GOAL -> Show each line in the data below that contains the string "azim". Case counts.

==== EXERCISE DATA

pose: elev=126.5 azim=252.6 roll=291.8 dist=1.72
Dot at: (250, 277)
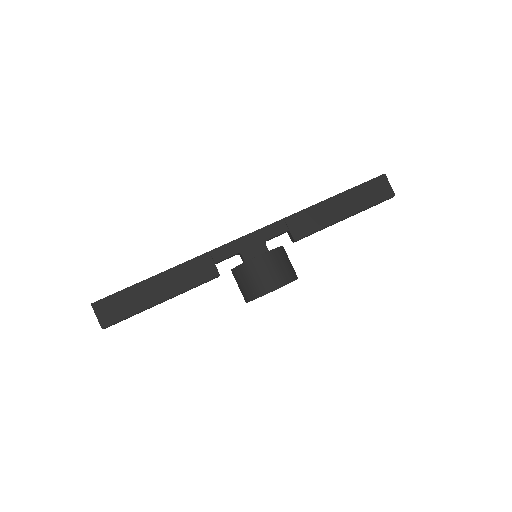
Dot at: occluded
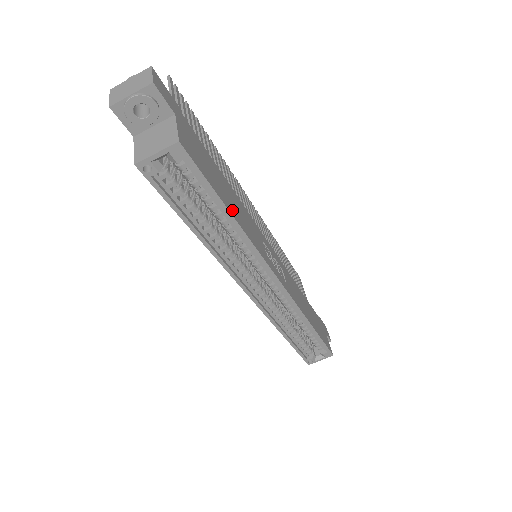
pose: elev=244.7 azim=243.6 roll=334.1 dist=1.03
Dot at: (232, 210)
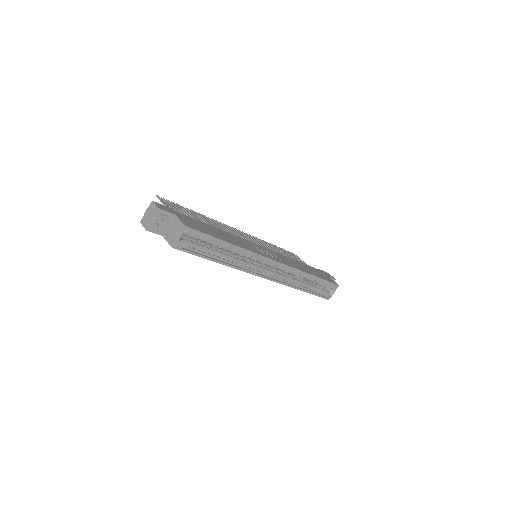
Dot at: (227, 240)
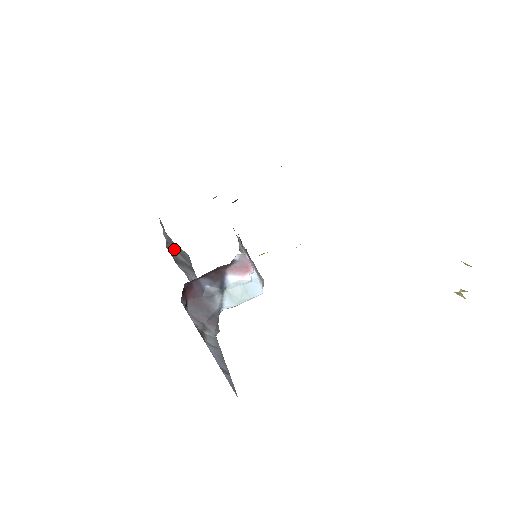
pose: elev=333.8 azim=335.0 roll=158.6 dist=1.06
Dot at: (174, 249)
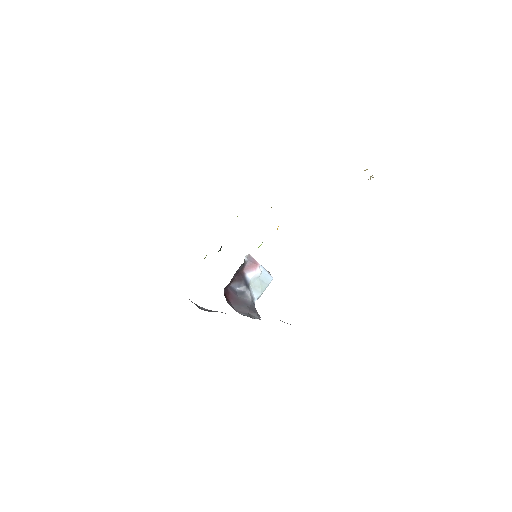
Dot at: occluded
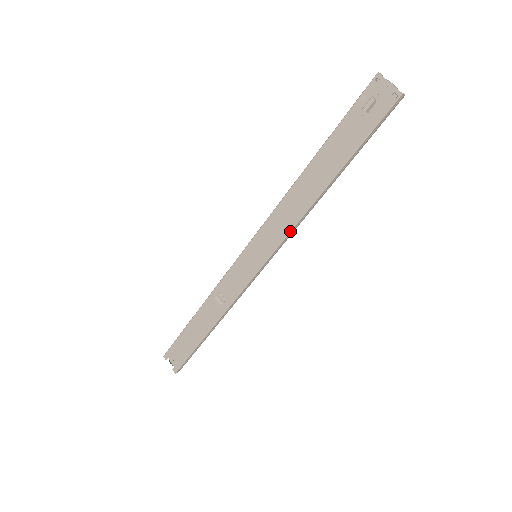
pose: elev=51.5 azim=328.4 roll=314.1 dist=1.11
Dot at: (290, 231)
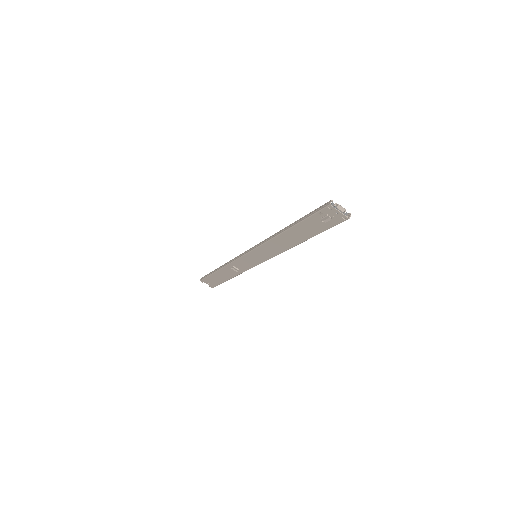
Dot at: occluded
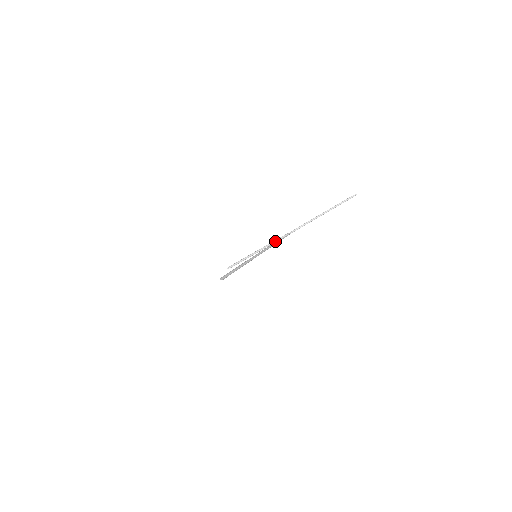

========
==== EXERCISE DATA

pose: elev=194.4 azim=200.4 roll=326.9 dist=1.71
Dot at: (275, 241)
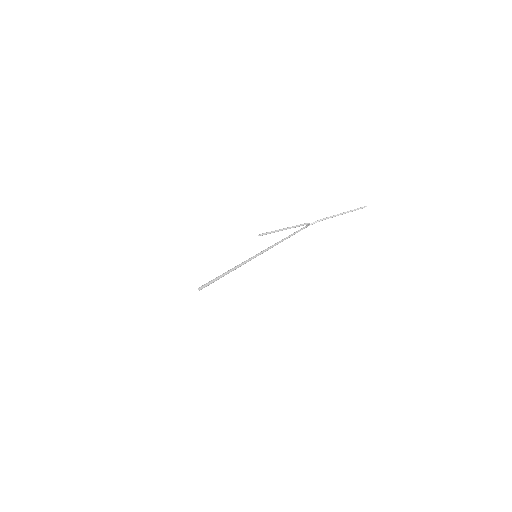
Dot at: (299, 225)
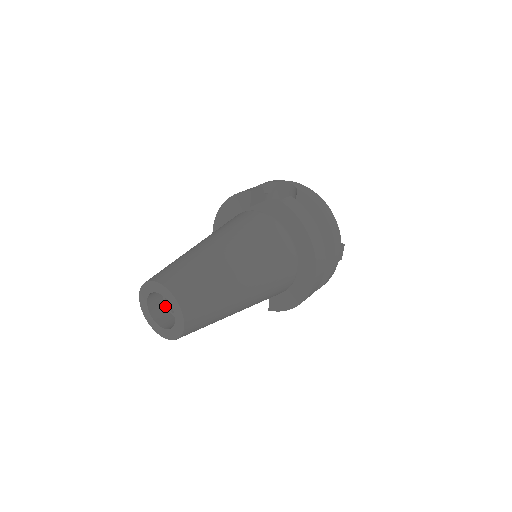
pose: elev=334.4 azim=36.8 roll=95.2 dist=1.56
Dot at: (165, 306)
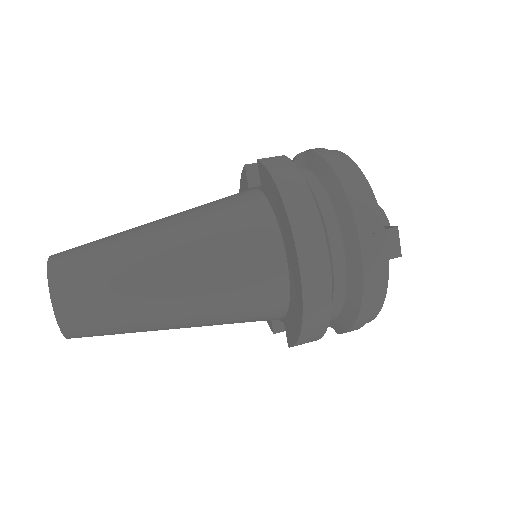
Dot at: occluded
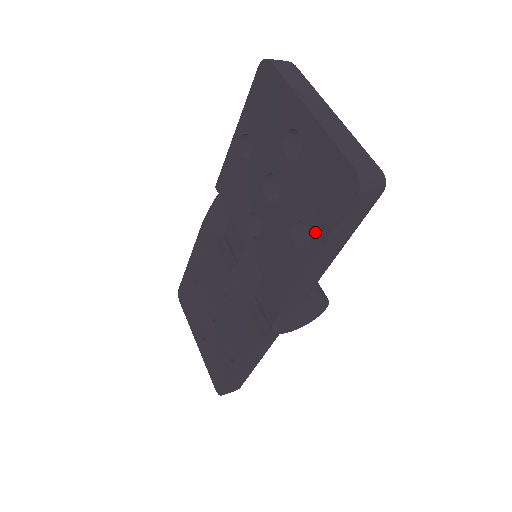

========
==== EXERCISE DATA

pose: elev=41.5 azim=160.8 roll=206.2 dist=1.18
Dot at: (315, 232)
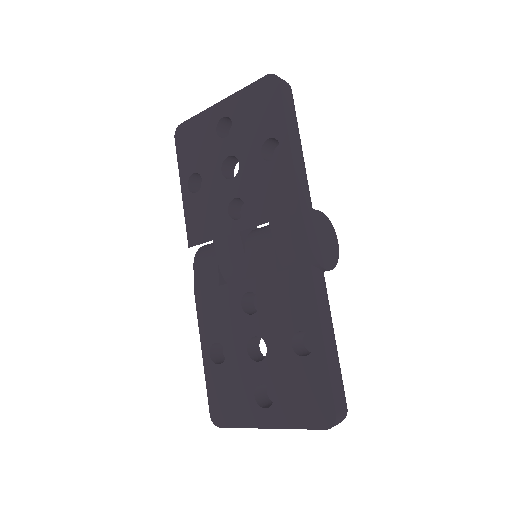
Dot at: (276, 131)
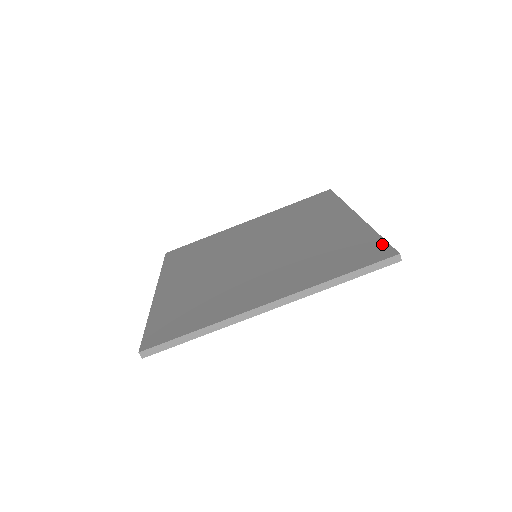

========

EXERCISE SOLUTION ->
pose: elev=126.5 azim=252.6 roll=291.8 dist=1.72
pose: elev=244.7 azim=243.6 roll=334.1 dist=1.03
pose: elev=333.8 azim=335.0 roll=158.6 dist=1.06
pose: elev=51.5 azim=328.4 roll=314.1 dist=1.11
pose: elev=194.4 azim=200.4 roll=326.9 dist=1.71
pose: elev=334.4 azim=36.8 roll=95.2 dist=1.56
pose: elev=41.5 azim=160.8 roll=206.2 dist=1.18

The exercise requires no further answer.